## Stated problem
Please lay out every line of the listing below as a Markdown table with two columns, Row for the row number and Line for the line itself, skipping blank lines. Leave the pictures out of your answer.

:: Data section ::

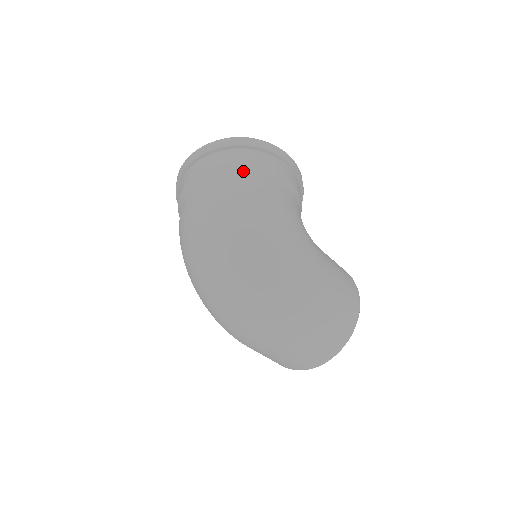
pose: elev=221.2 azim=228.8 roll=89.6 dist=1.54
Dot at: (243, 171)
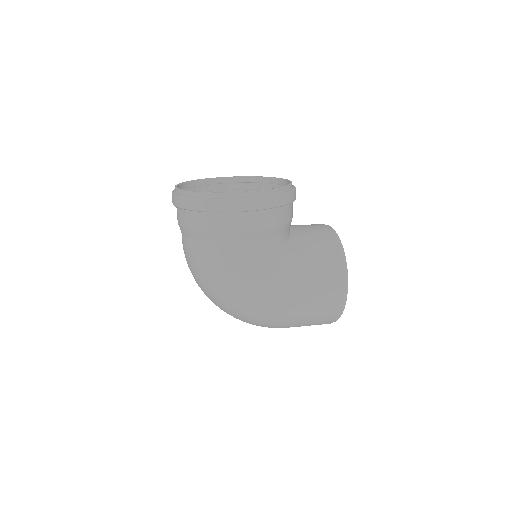
Dot at: (202, 239)
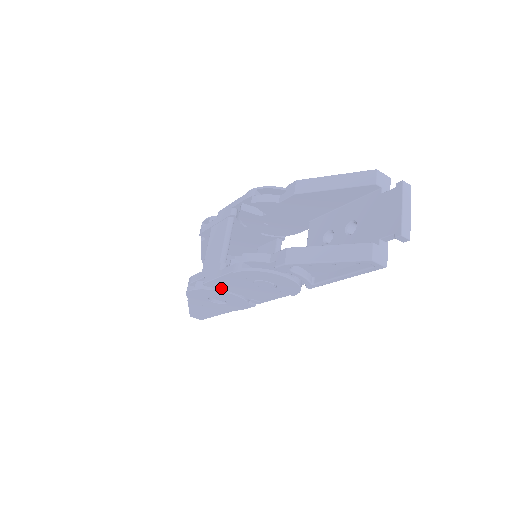
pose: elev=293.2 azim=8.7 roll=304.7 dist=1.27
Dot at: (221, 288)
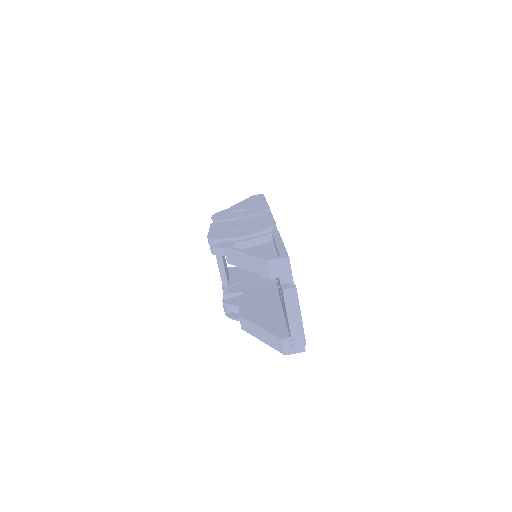
Dot at: occluded
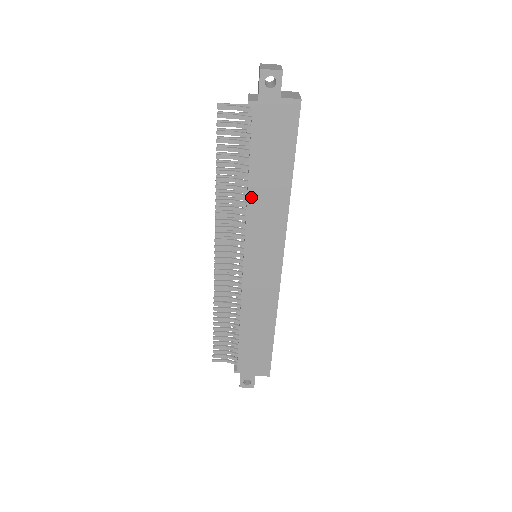
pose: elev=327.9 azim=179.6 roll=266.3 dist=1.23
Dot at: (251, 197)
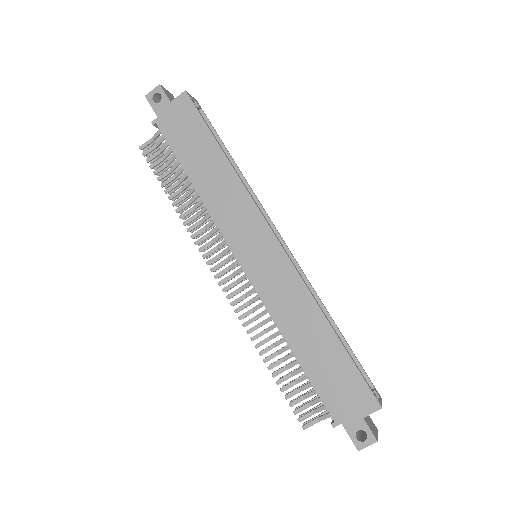
Dot at: (203, 194)
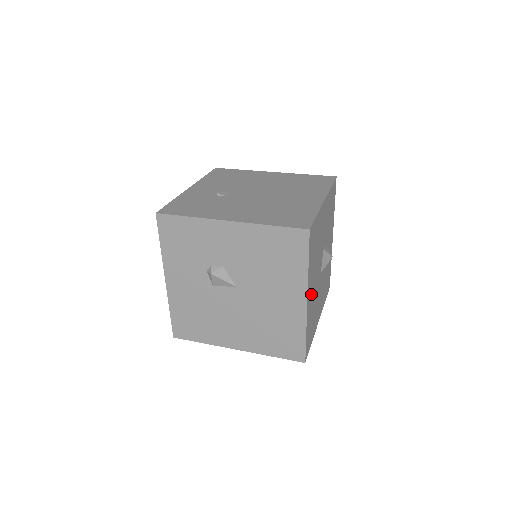
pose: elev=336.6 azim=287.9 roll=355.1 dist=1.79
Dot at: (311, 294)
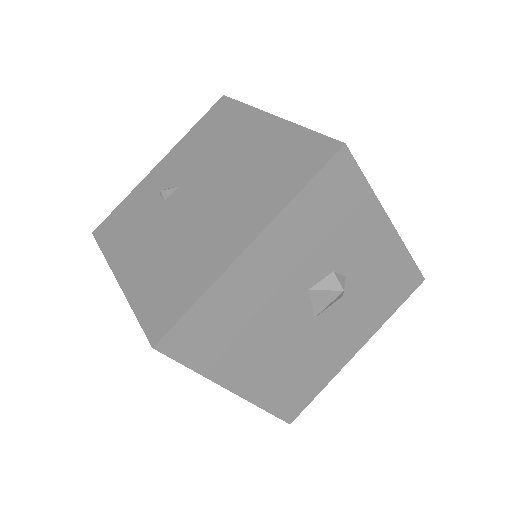
Dot at: (258, 372)
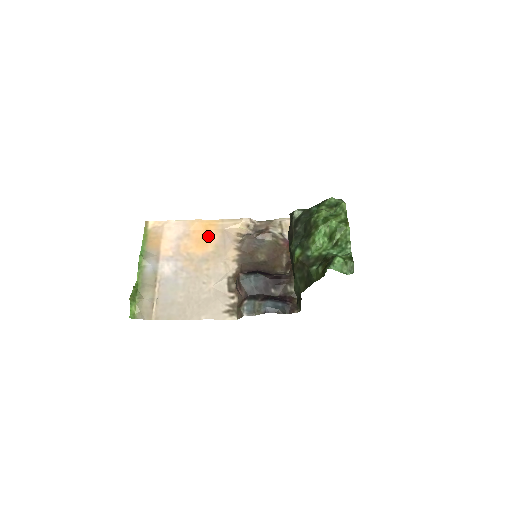
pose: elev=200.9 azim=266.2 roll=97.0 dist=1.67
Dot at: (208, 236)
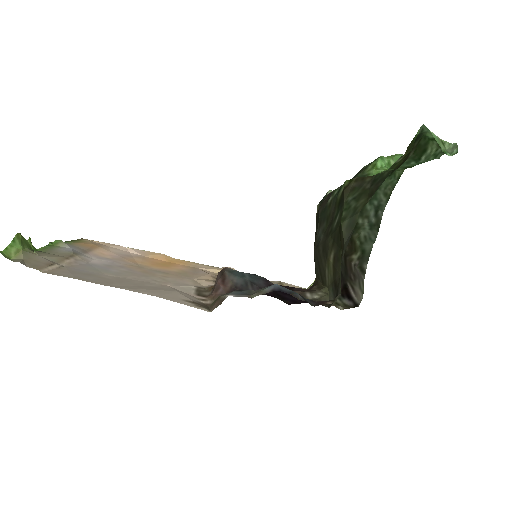
Dot at: (172, 265)
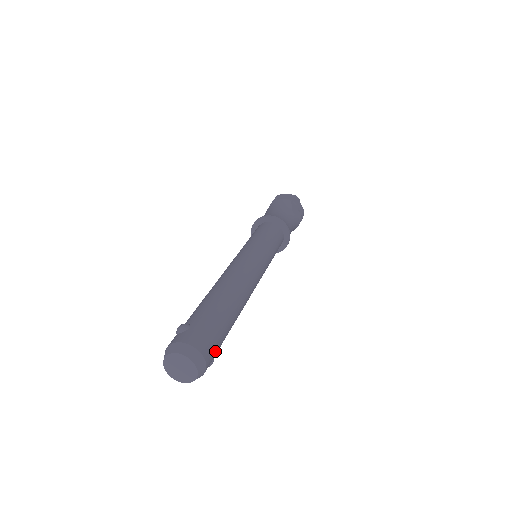
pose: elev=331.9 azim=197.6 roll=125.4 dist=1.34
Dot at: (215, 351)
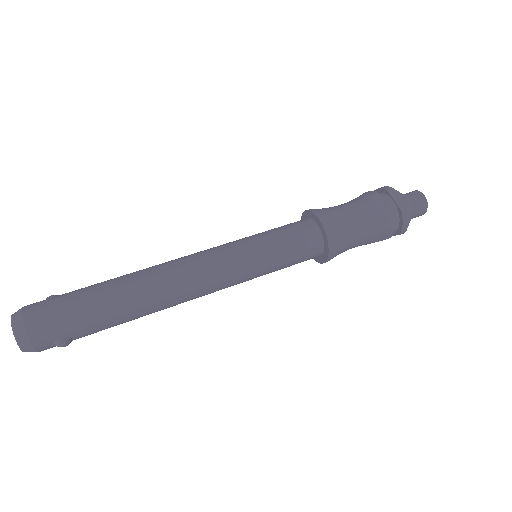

:::

## Answer to the exercise
| Row | Line |
|---|---|
| 1 | pose: elev=221.2 azim=228.8 roll=89.6 dist=1.54 |
| 2 | Dot at: (243, 171) |
| 3 | Dot at: (202, 239) |
| 4 | pose: elev=293.2 azim=8.7 roll=304.7 dist=1.27 |
| 5 | Dot at: (221, 288) |
| 6 | Dot at: occluded |
| 7 | pose: elev=327.9 azim=179.6 roll=266.3 dist=1.23 |
| 8 | Dot at: (251, 197) |
| 9 | Dot at: (203, 194) |
| 10 | pose: elev=336.6 azim=287.9 roll=355.1 dist=1.79 |
| 11 | Dot at: (311, 294) |
| 12 | Dot at: (258, 372) |
| 13 | pose: elev=200.9 azim=266.2 roll=97.0 dist=1.67 |
| 14 | Dot at: (208, 236) |
| 15 | Dot at: (172, 265) |
| 16 | pose: elev=331.9 azim=197.6 roll=125.4 dist=1.34 |
| 17 | Dot at: (215, 351) |